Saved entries
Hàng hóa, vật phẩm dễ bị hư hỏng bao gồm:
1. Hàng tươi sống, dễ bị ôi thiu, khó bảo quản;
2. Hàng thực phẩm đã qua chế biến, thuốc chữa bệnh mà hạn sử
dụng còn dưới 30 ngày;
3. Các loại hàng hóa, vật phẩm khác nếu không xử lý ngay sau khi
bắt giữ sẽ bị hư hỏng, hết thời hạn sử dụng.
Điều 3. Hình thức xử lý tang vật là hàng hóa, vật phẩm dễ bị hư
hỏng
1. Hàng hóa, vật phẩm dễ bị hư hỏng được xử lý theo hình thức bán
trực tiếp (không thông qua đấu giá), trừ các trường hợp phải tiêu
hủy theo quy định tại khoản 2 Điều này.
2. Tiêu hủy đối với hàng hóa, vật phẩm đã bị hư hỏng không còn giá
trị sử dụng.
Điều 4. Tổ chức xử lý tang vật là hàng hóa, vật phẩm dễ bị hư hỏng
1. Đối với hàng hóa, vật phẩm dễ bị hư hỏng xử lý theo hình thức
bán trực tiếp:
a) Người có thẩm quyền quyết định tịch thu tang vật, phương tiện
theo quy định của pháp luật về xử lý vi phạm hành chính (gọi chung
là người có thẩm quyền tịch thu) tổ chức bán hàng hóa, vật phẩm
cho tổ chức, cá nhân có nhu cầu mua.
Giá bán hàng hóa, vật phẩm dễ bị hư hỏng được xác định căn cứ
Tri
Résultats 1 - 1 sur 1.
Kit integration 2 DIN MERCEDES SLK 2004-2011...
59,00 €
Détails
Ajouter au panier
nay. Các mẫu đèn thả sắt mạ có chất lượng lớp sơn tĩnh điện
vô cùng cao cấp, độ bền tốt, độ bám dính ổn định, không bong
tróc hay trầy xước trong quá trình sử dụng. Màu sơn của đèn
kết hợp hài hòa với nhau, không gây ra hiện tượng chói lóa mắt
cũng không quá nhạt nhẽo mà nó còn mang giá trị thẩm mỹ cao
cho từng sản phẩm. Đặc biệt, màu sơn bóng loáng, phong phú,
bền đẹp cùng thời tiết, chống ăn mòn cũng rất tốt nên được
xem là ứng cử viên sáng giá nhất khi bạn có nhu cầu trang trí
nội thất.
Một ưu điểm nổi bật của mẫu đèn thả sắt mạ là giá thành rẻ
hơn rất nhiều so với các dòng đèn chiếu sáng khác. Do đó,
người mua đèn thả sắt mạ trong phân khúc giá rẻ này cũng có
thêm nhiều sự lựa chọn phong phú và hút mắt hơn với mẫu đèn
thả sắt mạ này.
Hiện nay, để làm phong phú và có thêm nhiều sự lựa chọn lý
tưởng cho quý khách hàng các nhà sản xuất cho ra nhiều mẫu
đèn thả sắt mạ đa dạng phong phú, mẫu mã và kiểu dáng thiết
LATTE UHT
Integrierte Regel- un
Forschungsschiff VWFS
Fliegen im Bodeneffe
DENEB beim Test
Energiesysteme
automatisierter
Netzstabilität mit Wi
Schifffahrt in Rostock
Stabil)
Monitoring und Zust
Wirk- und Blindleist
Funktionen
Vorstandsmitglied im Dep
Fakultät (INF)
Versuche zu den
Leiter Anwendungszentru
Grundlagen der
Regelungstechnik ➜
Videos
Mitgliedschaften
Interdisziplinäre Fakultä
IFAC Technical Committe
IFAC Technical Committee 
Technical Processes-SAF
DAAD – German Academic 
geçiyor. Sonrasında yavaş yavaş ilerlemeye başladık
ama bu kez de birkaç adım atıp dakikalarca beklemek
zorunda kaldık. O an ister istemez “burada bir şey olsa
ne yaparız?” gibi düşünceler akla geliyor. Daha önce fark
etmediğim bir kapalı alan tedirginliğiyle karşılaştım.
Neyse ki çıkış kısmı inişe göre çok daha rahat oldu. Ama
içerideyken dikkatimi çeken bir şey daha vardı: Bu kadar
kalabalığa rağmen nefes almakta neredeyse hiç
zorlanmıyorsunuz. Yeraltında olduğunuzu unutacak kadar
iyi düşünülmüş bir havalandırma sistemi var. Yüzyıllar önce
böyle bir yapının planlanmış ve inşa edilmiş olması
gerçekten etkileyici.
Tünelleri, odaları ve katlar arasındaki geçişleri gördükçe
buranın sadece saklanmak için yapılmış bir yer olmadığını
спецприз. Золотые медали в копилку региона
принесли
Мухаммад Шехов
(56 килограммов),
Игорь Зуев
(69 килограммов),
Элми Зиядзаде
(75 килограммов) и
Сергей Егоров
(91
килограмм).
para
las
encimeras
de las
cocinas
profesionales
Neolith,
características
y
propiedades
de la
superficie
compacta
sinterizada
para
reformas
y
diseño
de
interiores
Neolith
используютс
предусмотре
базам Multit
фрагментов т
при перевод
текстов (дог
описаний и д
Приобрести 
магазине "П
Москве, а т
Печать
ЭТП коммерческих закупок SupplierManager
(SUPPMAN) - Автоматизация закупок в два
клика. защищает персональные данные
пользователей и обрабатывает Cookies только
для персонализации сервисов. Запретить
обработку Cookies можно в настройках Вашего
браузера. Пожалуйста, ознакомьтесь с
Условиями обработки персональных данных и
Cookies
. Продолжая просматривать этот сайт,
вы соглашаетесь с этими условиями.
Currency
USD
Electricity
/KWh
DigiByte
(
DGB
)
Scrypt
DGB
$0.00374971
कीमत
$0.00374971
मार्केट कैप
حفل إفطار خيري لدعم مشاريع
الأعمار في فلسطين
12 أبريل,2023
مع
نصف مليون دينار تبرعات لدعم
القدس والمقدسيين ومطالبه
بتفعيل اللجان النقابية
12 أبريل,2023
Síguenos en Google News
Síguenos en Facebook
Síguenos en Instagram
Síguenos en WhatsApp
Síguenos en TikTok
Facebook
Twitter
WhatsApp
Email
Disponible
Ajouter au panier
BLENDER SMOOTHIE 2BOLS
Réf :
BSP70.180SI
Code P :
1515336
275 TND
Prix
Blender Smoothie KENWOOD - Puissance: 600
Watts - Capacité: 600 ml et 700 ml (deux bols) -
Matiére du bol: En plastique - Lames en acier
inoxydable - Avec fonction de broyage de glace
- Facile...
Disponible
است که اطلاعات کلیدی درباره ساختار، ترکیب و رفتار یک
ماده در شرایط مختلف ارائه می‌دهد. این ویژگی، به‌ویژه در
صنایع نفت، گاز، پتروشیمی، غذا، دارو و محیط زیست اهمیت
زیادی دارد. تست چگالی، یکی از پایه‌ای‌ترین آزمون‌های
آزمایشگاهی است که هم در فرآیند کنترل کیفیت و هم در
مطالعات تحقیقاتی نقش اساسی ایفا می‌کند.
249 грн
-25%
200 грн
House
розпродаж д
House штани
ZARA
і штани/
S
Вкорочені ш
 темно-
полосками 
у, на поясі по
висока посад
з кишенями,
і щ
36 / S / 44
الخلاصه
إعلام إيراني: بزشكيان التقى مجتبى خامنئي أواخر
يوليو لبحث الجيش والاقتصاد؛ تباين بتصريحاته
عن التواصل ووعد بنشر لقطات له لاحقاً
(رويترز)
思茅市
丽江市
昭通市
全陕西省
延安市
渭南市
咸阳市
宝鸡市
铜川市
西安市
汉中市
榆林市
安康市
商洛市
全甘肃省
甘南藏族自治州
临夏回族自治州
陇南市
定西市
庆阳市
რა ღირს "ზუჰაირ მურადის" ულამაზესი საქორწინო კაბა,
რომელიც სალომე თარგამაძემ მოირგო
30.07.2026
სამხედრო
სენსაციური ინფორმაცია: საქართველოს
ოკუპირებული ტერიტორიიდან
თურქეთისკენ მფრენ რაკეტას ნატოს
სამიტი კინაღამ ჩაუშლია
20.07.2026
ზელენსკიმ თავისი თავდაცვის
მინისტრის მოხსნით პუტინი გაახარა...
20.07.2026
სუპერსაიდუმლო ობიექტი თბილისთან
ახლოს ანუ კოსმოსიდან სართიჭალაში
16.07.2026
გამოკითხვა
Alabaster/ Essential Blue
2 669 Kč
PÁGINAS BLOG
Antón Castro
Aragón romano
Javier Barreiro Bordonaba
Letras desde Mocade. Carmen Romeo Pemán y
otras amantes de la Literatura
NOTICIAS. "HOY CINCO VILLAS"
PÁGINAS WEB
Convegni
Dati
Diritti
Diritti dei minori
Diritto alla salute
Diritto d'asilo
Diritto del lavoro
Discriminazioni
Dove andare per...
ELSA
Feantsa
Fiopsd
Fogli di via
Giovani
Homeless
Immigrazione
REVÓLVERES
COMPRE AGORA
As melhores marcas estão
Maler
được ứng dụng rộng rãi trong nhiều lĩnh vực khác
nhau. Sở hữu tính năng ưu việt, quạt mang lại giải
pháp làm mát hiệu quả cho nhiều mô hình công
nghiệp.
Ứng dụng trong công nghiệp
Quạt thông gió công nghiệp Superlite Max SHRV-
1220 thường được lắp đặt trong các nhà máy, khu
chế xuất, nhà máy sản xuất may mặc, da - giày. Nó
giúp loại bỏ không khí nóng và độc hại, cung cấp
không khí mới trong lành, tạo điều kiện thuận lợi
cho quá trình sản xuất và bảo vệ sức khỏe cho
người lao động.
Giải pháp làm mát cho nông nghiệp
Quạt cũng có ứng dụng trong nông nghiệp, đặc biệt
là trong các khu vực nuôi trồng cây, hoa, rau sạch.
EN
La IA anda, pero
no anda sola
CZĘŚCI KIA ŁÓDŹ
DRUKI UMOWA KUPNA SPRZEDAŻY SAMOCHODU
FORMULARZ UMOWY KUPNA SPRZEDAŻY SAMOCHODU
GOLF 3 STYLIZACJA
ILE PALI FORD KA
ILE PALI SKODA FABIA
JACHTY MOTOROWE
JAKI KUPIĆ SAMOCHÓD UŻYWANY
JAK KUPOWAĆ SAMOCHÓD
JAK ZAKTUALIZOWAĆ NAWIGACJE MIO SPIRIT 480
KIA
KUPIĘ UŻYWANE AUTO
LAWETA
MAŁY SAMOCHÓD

Problem requirements
Copy out, word for word, the lines of the rows from the very start through the line that contains "bắt giữ sẽ bị hư hỏng, hết thời hạn sử dụng.".

Response to the task
Hàng hóa, vật phẩm dễ bị hư hỏng bao gồm:
1. Hàng tươi sống, dễ bị ôi thiu, khó bảo quản;
2. Hàng thực phẩm đã qua chế biến, thuốc chữa bệnh mà hạn sử
dụng còn dưới 30 ngày;
3. Các loại hàng hóa, vật phẩm khác nếu không xử lý ngay sau khi
bắt giữ sẽ bị hư hỏng, hết thời hạn sử dụng.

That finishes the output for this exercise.